Nous avons eu certaines difficultés avec les pass sanitaires. On a constaté que les personnes qui n’avaient pas de numéro de sécurité sociale pouvaient bien être enregistrées dans le système pour avoir leur vaccin et leur pass sanitaire. Mais nous avons eu beaucoup de mal à les retrouver dans le système pour  réimprimer leur document, alors même que ces personnes, en raison de leurs conditions de vie, peuvent plus facilement perdre leur pass. Il y a donc une nécessité de simplifier ce système pour les personnes sans couverture sociale.

Pour les mineurs non accompagnés (MNA), une autre problématique  est apparue. De 12 à 17 ans, la présence d’un parent ou au moins d’un représentant légal est nécessaire pour se faire vacciner, ce qui rend la vaccination des MNA plus que difficile. Pour les mineurs âgés de plus de 16 ans sans représentant légal, des recommandations de l’ARS existent et facilitent leur vaccination. Pour les autres, une procédure existe, il faut passer par un juge mais c’est très compliqué à mettre en place en pratique. Nous avons donc appelé les autorités à trouver une solution urgente pour faire vacciner ces enfants-là, d’autant que le pass sanitaire a été généralisé à toutes les classes d’âge. 

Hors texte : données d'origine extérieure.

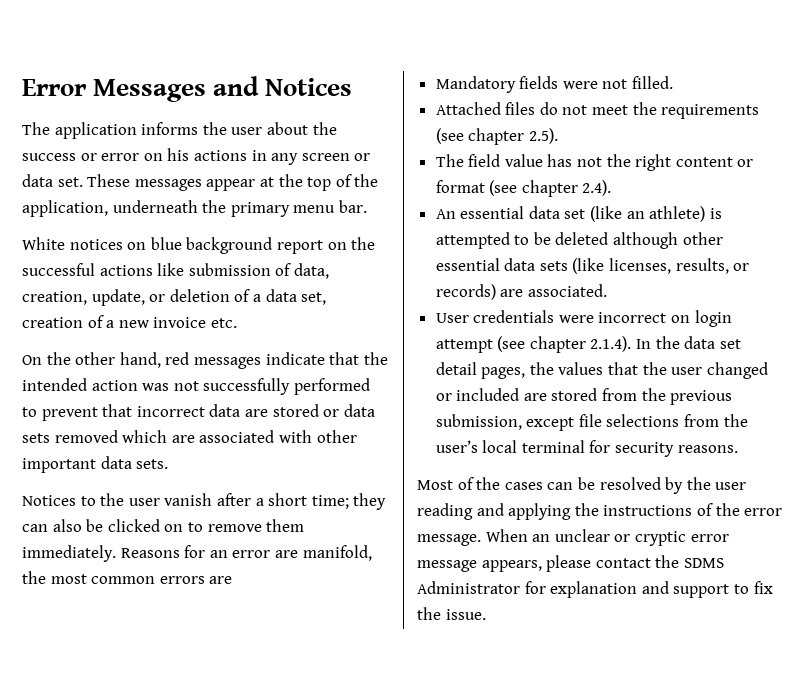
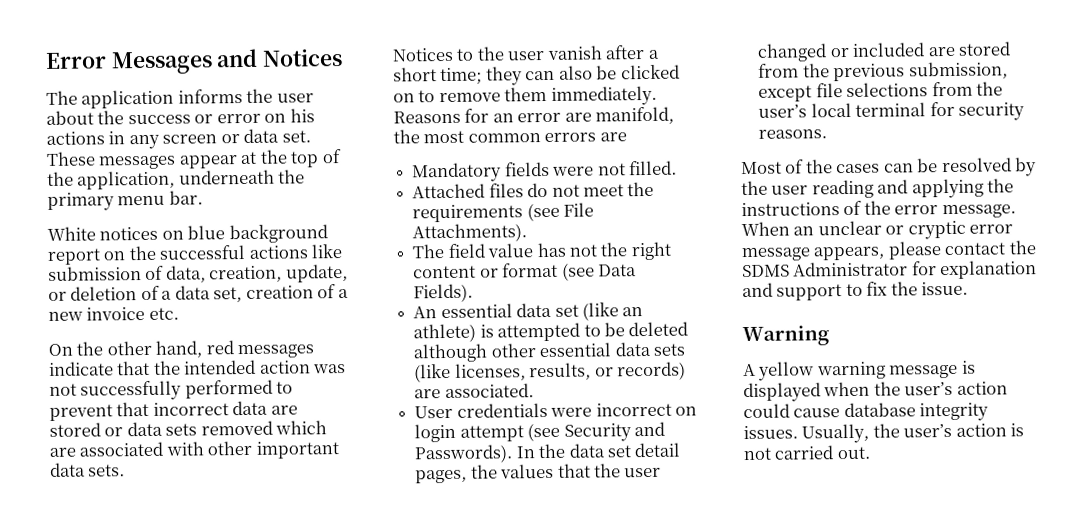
[468,128,558,145] chapter 2.5). -> [563,202,595,217] [412,223,528,243] File Attachments).
[521,180,612,197] chapter 2.4). -> [597,264,637,277] [413,283,474,303] Data Fields).
[529,336,632,353] chapter 2.1.4). -> [563,421,665,442] [414,444,514,464] Security and Passwords).
(486, 614) none -> [742,325,829,347] [743,360,976,381] [743,381,1008,403] [743,402,990,422] [743,423,1025,444] [743,445,871,461] // Warning // A yellow warning message is displayed when the user’s action could cause database integrity issues. Usually, the user’s action is not carried out.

Comment pressentez-vous la suite des opérations ? 

La fin de l’activité de vaccination de MSF soulève plusieurs interrogations. Ces dispositifs spécifiques « d’aller vers » les populations précaires vont-ils se poursuivre via d’autres acteurs, avec l’engagement des autorités sanitaires notamment ? Cela sera nécessaire pour pallier un certain nombre d’obstacles que nous avons identifiés et qui, malgré certaines évolutions, rendent difficile l’accès à la vaccination pour ces populations, tels que la prise de rendez-vous par internet, très compliquée pour certaines personnes, ou la barrière de la langue, qui rend difficile la sensibilisation à la vaccination par exemple. A la Villette, nous avions un traducteur qui permettait de faciliter les échanges avec les patients, les gens pouvaient avoir des réponses à leurs questions.

Par ailleurs, la fermeture d’un certain nombre de centres de vaccination risque de reporter l'activité de vaccination vers les professions libérales, les médecins généralistes notamment. Cela va être problématique vis-à-vis des personnes qui ne sont pas affiliées à la sécurité sociale. Pourront-elles être prises en charge gratuitement alors même que les médecins libéraux doivent facturer leurs actes médicaux ? Est-ce qu’un système va être mis en place pour que la vaccination puisse continuer d’être gratuite pour les populations précaires ? Beaucoup de questions restent pour l'heure sans réponse.